Manches bleibt uns verborgen, nur der HERR, unser Gott, kennt es. Doch was er von uns erwartet, hat er uns und unseren Nachkommen für alle Zeiten offenbart: Wir sollen nach allen Weisungen in diesem Gesetz leben.
5. Mose 29,28
Der Vers zeigt uns, dass es Dinge gibt, die nur Gott kennt. Zum Beispiel die Motive, die Wege, die Zukunft und verborgene Zusammenhänge. Wir müssen nicht alles erklären oder kontrollieren. Das entlastet und schützt vor religiösem Perfektionismus. Gleichzeitig sagt der Vers: Es gibt genug, was klar und offen vor uns liegt – Gottes Weisungen, der Ruf zur Gerechtigkeit, zur Nächstenliebe, zur Treue. Wir sollten uns auf das konzentrieren, was wir tun können, nicht auf Spekulationen. Wenn es darin heißt „uns und unseren Nachkommen“ dann ist damit gemeint, dass Glaube nicht reine Privatsache ist, sondern Ausstrahlungskraft hat. An uns liegt es, dass wir Werte und das Vertrauen an Gott an nachfolgende Generationen weitergeben.

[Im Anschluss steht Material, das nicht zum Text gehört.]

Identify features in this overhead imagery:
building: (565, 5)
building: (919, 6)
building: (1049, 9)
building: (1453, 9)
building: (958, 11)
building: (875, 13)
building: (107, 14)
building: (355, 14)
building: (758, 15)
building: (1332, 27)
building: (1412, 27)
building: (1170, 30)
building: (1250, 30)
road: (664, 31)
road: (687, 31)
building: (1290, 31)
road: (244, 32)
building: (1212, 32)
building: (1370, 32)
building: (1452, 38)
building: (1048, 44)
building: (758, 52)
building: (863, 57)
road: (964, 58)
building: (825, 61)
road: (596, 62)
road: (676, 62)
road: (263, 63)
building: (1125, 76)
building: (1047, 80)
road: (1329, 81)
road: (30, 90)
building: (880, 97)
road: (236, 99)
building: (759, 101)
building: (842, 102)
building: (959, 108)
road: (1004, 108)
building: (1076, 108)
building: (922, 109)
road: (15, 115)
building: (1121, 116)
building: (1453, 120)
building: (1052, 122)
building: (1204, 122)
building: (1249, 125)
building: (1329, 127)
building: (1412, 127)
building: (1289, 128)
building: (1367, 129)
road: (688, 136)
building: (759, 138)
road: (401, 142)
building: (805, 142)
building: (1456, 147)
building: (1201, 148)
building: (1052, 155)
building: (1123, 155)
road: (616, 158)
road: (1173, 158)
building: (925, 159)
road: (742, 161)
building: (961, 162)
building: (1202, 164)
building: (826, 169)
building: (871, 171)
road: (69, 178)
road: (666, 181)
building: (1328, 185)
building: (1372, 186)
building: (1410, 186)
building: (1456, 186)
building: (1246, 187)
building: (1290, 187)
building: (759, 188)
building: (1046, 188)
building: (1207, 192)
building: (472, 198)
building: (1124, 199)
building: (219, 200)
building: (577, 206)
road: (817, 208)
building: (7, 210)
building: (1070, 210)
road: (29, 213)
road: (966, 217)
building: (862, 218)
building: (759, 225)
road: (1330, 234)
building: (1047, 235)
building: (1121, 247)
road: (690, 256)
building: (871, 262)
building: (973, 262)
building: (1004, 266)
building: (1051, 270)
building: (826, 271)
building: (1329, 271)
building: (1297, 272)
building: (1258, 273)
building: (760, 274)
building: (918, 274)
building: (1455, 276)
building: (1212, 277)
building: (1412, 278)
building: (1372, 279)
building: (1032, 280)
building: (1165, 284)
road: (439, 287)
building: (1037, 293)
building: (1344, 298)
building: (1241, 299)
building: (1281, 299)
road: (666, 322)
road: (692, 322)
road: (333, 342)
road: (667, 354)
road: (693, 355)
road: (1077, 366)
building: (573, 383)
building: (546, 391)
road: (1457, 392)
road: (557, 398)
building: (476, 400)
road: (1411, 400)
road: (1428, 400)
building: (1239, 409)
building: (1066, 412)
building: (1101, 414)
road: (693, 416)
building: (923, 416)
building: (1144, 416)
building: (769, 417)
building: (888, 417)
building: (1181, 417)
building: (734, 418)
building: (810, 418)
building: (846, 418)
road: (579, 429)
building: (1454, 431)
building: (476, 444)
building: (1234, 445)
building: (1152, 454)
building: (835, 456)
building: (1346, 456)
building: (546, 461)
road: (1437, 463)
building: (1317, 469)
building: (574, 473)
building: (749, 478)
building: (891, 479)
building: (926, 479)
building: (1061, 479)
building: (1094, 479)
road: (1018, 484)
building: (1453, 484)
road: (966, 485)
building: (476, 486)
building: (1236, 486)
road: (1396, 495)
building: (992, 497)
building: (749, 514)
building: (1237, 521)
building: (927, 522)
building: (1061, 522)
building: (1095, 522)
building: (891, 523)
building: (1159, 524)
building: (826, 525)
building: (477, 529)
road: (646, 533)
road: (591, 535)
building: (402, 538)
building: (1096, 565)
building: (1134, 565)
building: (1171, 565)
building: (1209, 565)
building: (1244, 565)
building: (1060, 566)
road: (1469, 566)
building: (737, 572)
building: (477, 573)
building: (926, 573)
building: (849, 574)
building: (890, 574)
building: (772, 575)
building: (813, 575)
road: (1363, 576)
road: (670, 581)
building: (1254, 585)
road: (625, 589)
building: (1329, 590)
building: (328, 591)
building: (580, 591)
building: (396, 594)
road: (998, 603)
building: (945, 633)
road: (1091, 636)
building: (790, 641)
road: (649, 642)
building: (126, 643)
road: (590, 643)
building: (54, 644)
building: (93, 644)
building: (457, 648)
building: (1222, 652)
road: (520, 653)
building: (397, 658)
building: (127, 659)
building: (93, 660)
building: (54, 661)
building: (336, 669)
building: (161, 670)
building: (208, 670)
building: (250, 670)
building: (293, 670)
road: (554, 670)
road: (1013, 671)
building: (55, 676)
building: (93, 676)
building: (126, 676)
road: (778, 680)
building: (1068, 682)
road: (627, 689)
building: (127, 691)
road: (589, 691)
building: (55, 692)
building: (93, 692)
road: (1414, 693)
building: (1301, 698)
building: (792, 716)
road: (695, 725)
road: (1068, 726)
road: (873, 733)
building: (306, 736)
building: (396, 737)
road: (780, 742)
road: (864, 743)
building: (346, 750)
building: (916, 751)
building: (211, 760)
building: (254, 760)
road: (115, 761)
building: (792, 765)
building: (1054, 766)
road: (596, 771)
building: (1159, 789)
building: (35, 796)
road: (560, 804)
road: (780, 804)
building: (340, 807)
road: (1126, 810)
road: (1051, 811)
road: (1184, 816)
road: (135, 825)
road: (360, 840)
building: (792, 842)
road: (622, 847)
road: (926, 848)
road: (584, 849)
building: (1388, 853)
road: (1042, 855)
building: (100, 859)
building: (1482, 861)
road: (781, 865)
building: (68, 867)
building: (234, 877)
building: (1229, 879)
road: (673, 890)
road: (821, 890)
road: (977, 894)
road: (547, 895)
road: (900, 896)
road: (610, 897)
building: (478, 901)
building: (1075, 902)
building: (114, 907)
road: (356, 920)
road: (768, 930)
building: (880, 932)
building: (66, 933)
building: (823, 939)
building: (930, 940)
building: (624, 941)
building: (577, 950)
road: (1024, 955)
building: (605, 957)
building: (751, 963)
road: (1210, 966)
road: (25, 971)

Im Vers wird auch unausgesprochen eine Grenze gesetzt: Was Gott verborgen hält, steht außer Gott sonst keinem zu. Niemand sollte so tun, als wüsste er über das Verborgene Bescheid und sollte dieses angebliche Wissen dafür benutzen, über andere zu herrschen oder sie damit zu manipulieren. Es gibt sie, die Gottversteher, die behaupten, genau zu wissen, wie Gott denkt und handelt und oft nur religiöse Besserwisser sind. Es tauchen auch Menschen auf, die komplexe biblische Themen mit absoluter Sicherheit auslegen und kaum Raum für alternative Deutungen lassen. So entsteht leicht der Eindruck, hier spreche jemand mit vollständigem Überblick über Gottes Plan. Wenn solche Leute auftreten, ist immer Vorsicht geboten.
Der Vers setzt den Focus auf das Wesentliche: Er ruft auf, sich nicht mit Nebensächlichkeiten, Endzeitrechnungen oder dogmatischen Detailkämpfen zu verlieren. Entscheidend ist für uns: Nach dem Willen Gottes im Alltag zu leben.